| Task item |
The result should be the line with "vfov_deg: 0.5" followed by every remaining line of the entries, each reproduced exactly, with nothing else.

[Lens and sensor metadata]
§
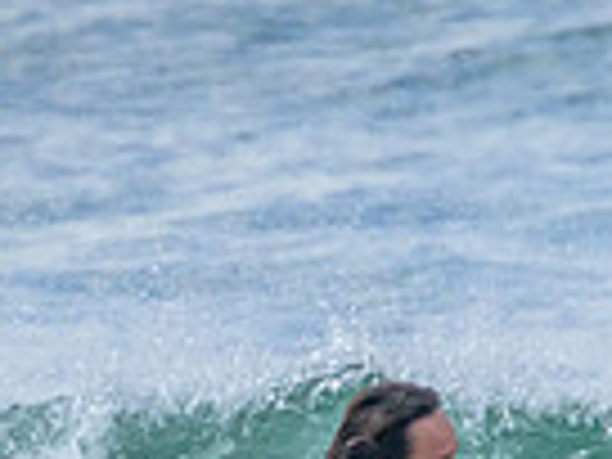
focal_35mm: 3291
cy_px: 704
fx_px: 58184
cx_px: 558
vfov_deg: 0.5
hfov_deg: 0.6
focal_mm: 800
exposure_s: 1/1250
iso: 2800
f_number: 11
§
| Answer space |
vfov_deg: 0.5
hfov_deg: 0.6
focal_mm: 800
exposure_s: 1/1250
iso: 2800
f_number: 11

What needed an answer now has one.